## What this task involves:
In the entries below, count the lines that hold the string "have" and state only that count.

## Data records:
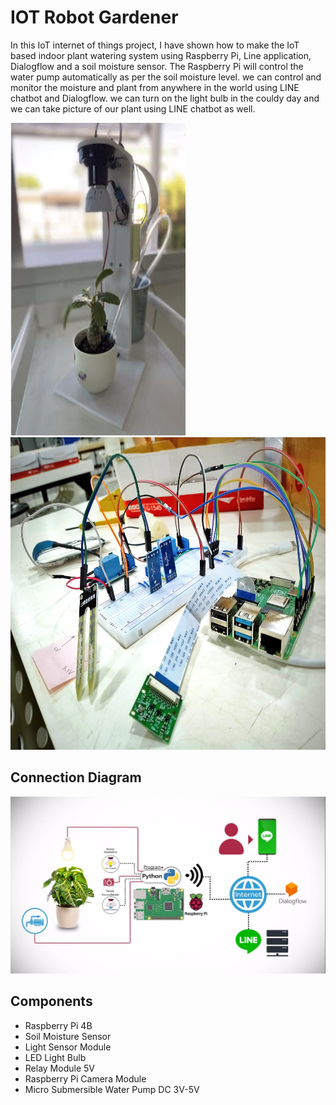 # IOT Robot Gardener
In this IoT internet of things project, I have shown how to make the IoT based indoor plant watering system using Raspberry Pi, 
Line application, Dialogflow and a soil moisture sensor. The Raspberry Pi will control the water pump automatically as per the soil moisture level. 
we can control and monitor the moisture and plant from anywhere in the world using LINE chatbot and Dialogflow.
we can turn on the light bulb in the couldy day and we can take picture of our plant using LINE chatbot as well. 
<p></p>
<p>
<img src="images/3.jpg" style="width:280px;height:500px;">
<img src="images/2.jpg" style="width:540px;height:500px;">
</p>


## Connection Diagram
<img src="images/1.jpg">

## Components
<ul>
  <li>Raspberry Pi 4B</li>
  <li>Soil Moisture Sensor</li>
  <li>Light Sensor Module</li>
  <li>LED Light Bulb</li>
  <li>Relay Module 5V</li>
  <li>Raspberry Pi Camera Module</li>
  <li>Micro Submersible Water Pump DC 3V-5V</li>
</ul>  
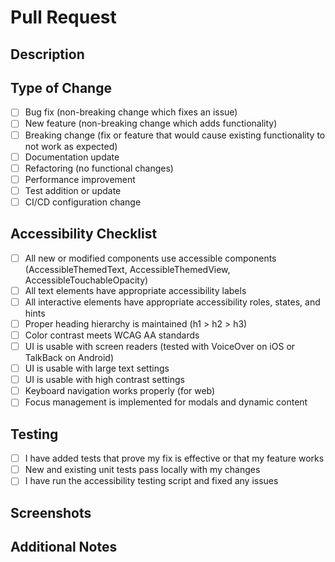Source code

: # Pull Request

## Description

<!-- Provide a brief description of the changes in this PR -->

## Type of Change

- [ ] Bug fix (non-breaking change which fixes an issue)
- [ ] New feature (non-breaking change which adds functionality)
- [ ] Breaking change (fix or feature that would cause existing functionality to not work as expected)
- [ ] Documentation update
- [ ] Refactoring (no functional changes)
- [ ] Performance improvement
- [ ] Test addition or update
- [ ] CI/CD configuration change

## Accessibility Checklist

- [ ] All new or modified components use accessible components (AccessibleThemedText, AccessibleThemedView, AccessibleTouchableOpacity)
- [ ] All text elements have appropriate accessibility labels
- [ ] All interactive elements have appropriate accessibility roles, states, and hints
- [ ] Proper heading hierarchy is maintained (h1 > h2 > h3)
- [ ] Color contrast meets WCAG AA standards
- [ ] UI is usable with screen readers (tested with VoiceOver on iOS or TalkBack on Android)
- [ ] UI is usable with large text settings
- [ ] UI is usable with high contrast settings
- [ ] Keyboard navigation works properly (for web)
- [ ] Focus management is implemented for modals and dynamic content

## Testing

- [ ] I have added tests that prove my fix is effective or that my feature works
- [ ] New and existing unit tests pass locally with my changes
- [ ] I have run the accessibility testing script and fixed any issues

## Screenshots

<!-- If applicable, add screenshots to help explain your changes -->

## Additional Notes

<!-- Add any other information about the PR here -->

## Exercise output:
5